3. L’image contre l’idole : image protestante, controverse et catéchèse

La controverse doctrinale s’inscrit donc dans cette volonté de consolider le Réveil et d’éduquer les consciences à discerner la vérité de l’erreur sur la base de la Parole. Napoléon Roussel rédigera plusieurs ouvrages de controverse, mais percevra aussi l’utilité de l’image. Cette dernière lui permet, non sans ironie, d’instruire et de frapper l’imagination par le biais d’un jeu de lecture.

En effet, L’Église romaine condamnée par la Bible est d’abord une image ludique : la scène représente l’intérieur d’une Église catholique, dans laquelle sont synthétisées la plus grande partie de ses activités. On peut ainsi voir un prêtre prêcher, tandis qu’un autre prie devant l’autel. Le regard commence par embrasser l’ensemble, puis s’amuse à reconnaître les détails, scrutant coins et recoins : carême, prière, messe, confession, mariolâtrie… Le spectateur est actif : on lui demande d’identifier des éléments qui lui sont familiers.

Mais la force de la dénonciation vient de la juxtaposition de ces pratiques avec un verset des Écritures, qui fait surgir, dans un contraste saisissant, la contradiction du catholicisme avec la Bible. On trouve, à côté d’un homme qui prie, le verset de Matthieu 6.7 : « Quand vous priez n’employez pas de vaines redites ». Un peu plus haut, sous un tableau représentant la Vierge : « Il n’y a qu’un seul intercesseur entre Dieu et les hommes, savoir Jésus-Christ » (2 Tm 2.5)… L’accumulation des erreurs démontrées ainsi, remet en question l’intégralité du papisme.

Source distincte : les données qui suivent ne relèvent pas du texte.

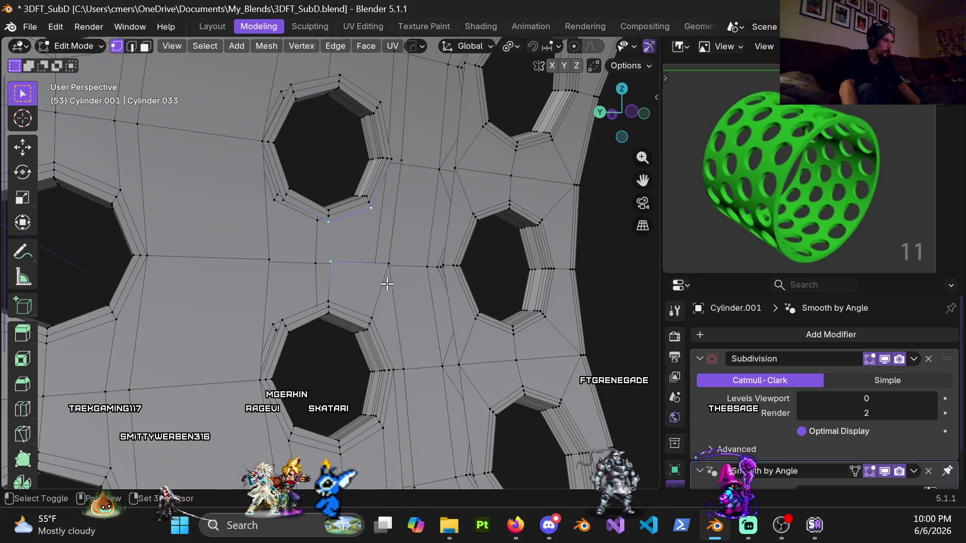
Deselect the quad face and select the face right of the central hole
middle_drag(390, 271, 348, 312)
middle_drag(359, 266, 397, 317)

L’image protestante dont se sert le Réveil est une image contre les idoles ; sa fonction religieuse n’est pas d’être un medium dans la piété (fonction iconique), mais elle est assujettie au service de la Parole (fonction pédagogique). Les versets, placés graphiquement dans l’image sous forme de petites pancartes, contestent, avec des mots, l’image-idole et le geste-idole du rite. La conscience est frappée par la radicalité du contraste : il n’y a pas de demi-mesure possible avec l’Église romaine, dont le sanctuaire est un nid d’erreurs populaires et savantes. Elle apparaît, dans la confrontation objective, voire naïve, à la Parole, comme une fausse église.

Conclusion :

Roussel rejoint l’idée positive que pouvait avoir Luther de l’image pour l’instruction du peuple. Pour le Réformateur, l’image n’était rien en soi, pourvu qu’elle ne serve pas l’idolâtrie[3]. Mais il inclut la méfiance, plus profonde, de Calvin, envers les représentations quelles qu’elles soient, en intégrant visuellement dans sa gravure la Parole comme juge des idoles et juge de l’Église.

Pour aller plus loin :

  • Samuel MOURS, Un siècle d’évangélisation en France (1815-1914), Tome 1er, 1815-11870, « Essais sur l’histoire du protestantisme français », Flavion, Editions de la Librairie des Eclaireurs Unionistes, 1963.
  • Gérard CHOLVY, Les religions et les cultures dans l’Occident européen au XIXème siècle, 1800-1914, Paris, Karthala, 2014.

 

[1]  Cette gravure a été réimprimée (dans une pochette qui en contient de nombreuses autres) à l’occasion d’une exposition célébrant les cinq cent ans de la Réformation, au Carré d’Art, à Nîmes : Protestantisme et images, 1517-2017, 500 ans de la Réforme. Introduction Didier TRAVIER, Conservateurs des fonds patrimoniaux. Collection personnelle de Daniel TRAVIER.

[2]  Samuel MOURS, Un siècle d’évangélisation en France (1815-1914), Tome 1er, 1815-11870, « Essais sur l’histoire du protestantisme français », Éditions de la Librairie des Éclaireurs Unionistes, Flavion, 1963, pp. 99-100.